A ureterosigmoidostomy is a surgical procedure where the ureters which carry urine from the kidneys, are diverted into the sigmoid colon. It is done as a treatment for bladder cancer, where the urinary bladder had to be removed.  Rarely, the cancer presents in children between the ages of 2 & 10 yrs old as an aggressive rhabdomyosarcoma, although there are diagnoses of children as young as 3 months old. The procedure was also used several decades ago as a correctional procedure for patients born with bladder exstrophy.  In the case of some bladder exstrophy patients, occasional bowel incontinence (in this case, a mixture of urine and feces similar to diarrhea) at night is one uncontrollable consequence.

Another consequence of this procedure is an increased risk of kidney infections (nephritis) due to bacteria from faeces travelling back up the ureters (reflux).  Patients are commonly put on oral prophylactic antibiotics to combat infections in the uretery tract and the kidneys but this can lead to tolerance of the antibiotic, so over time the patient can build up tolerance to a large number of oral antibiotics, leading to a need for IV (intravenous) antibiotics administered while the patient is an inpatient.
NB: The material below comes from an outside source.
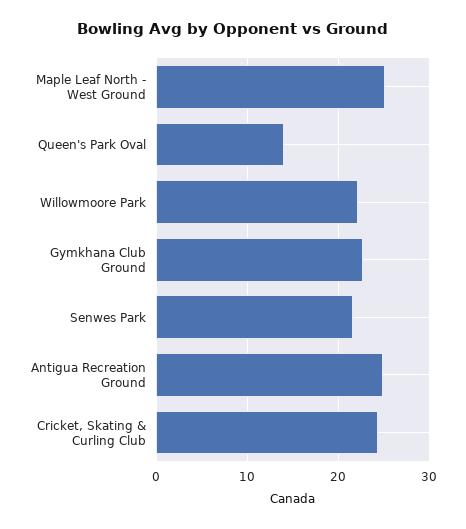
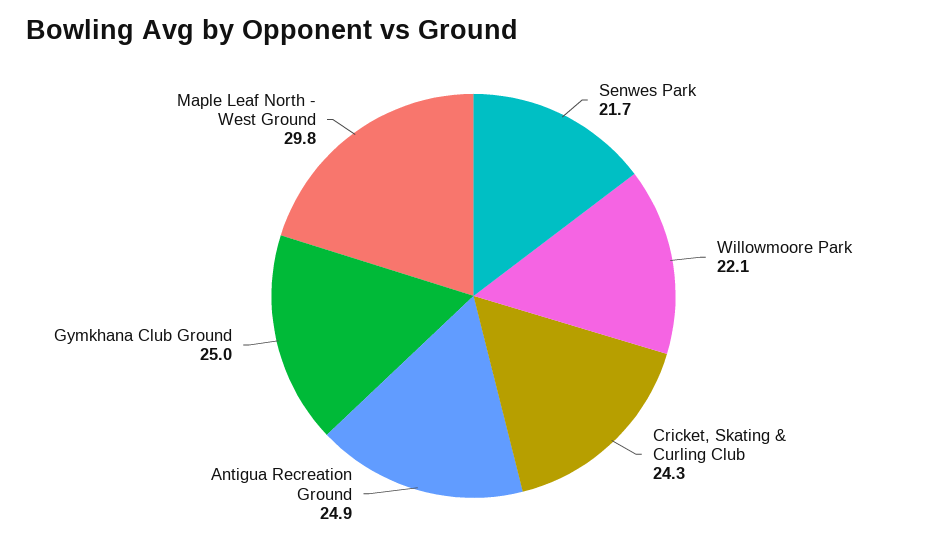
Maple Leaf North - West Ground: 25 -> 29.8
Queen's Park Oval: 14 -> none
Gymkhana Club Ground: 23 -> 25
As well as this, the urine entering the colon can cause diarrhea and salt imbalance due to the sodium and chloride in the urine. Urea levels in the blood are higher due to urea crossing the colon wall. In the large intestine, sodium is swapped for potassium, and chloride for bicarbonate, this causes hypokalaemia and acidosis. Many patients take sodium bicarbonate to combat this.

Patients with ureterosigmoidostomy have a 100 times greater chance of developing carcinoma of the colon after living with the modification for a number of years, on average 20–30 years after the operation – 24% of patients go on to develop carcinoma of the bowel.

This operation is no longer popular in many countries, with an ileal conduit (where the ureters lead into a loop of small intestine) being preferred. However, it is still popular in developing countries as the maintenance of an ileal conduit or a catheter is seen to be more difficult.